→ **DATASET ENTRIES**:
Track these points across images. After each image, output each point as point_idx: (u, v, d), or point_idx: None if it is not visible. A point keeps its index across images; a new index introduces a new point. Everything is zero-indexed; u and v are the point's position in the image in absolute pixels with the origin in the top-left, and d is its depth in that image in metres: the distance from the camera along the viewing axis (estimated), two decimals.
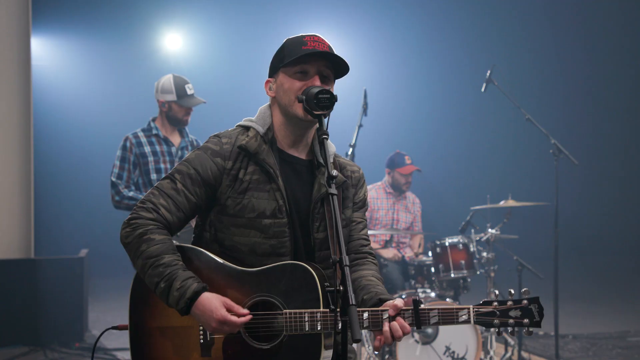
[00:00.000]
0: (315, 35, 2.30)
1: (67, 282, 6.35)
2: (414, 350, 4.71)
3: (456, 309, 2.14)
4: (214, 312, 2.11)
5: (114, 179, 4.57)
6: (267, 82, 2.38)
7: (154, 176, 4.60)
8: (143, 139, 4.66)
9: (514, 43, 12.12)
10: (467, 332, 4.76)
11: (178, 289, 2.12)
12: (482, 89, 5.83)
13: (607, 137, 12.57)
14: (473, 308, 2.14)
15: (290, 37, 2.35)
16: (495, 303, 2.15)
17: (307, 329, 2.14)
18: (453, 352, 4.73)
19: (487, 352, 5.02)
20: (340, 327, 1.96)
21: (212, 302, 2.12)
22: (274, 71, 2.35)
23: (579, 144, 10.47)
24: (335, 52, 2.32)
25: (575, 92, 12.45)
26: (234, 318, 2.12)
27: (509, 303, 2.15)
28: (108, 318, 4.68)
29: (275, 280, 2.19)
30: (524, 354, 5.33)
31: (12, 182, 6.48)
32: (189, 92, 4.68)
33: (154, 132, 4.68)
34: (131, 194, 4.53)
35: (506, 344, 5.35)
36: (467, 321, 2.14)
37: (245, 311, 2.16)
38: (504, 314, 2.14)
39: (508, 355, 5.25)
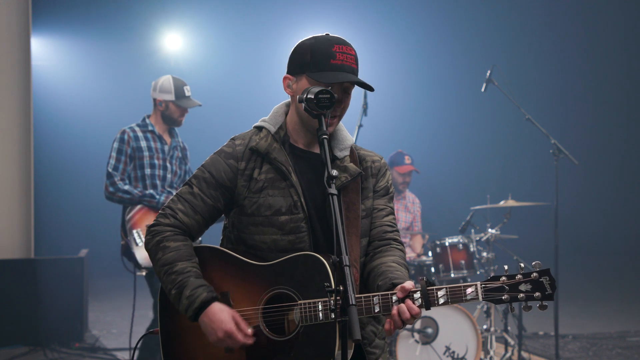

→ **EXERCISE BRIEF**:
Return the data exactly as it stands, minus the pictures.

→ **TASK RESULT**:
Track these points across images. After each image, output each point as point_idx: (u, v, d), or point_idx: None if it is not visible. A point keeps its index across images; a new index introduces a new point. Everything is zero-indexed; u and v are the point's position in the image in absolute pixels with the origin in the top-left, and d is its depth in that image in metres: the distance from the camera along the viewing axis (estimated), two decimals.
[00:00.000]
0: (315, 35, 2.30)
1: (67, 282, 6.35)
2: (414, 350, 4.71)
3: (456, 309, 2.14)
4: (214, 312, 2.11)
5: (114, 179, 4.57)
6: (267, 82, 2.38)
7: (154, 176, 4.60)
8: (143, 139, 4.66)
9: (514, 43, 12.12)
10: (467, 332, 4.76)
11: (178, 289, 2.12)
12: (482, 89, 5.83)
13: (607, 137, 12.57)
14: (473, 308, 2.14)
15: (290, 37, 2.35)
16: (495, 303, 2.15)
17: (307, 329, 2.14)
18: (453, 352, 4.73)
19: (487, 352, 5.02)
20: (340, 327, 1.96)
21: (212, 302, 2.12)
22: (274, 71, 2.35)
23: (579, 144, 10.47)
24: (335, 52, 2.32)
25: (575, 92, 12.45)
26: (234, 318, 2.12)
27: (509, 303, 2.15)
28: (108, 318, 4.68)
29: (275, 280, 2.19)
30: (524, 354, 5.33)
31: (12, 182, 6.48)
32: (189, 92, 4.68)
33: (154, 132, 4.68)
34: (131, 194, 4.53)
35: (506, 344, 5.35)
36: (467, 321, 2.14)
37: (245, 311, 2.16)
38: (504, 314, 2.14)
39: (508, 355, 5.25)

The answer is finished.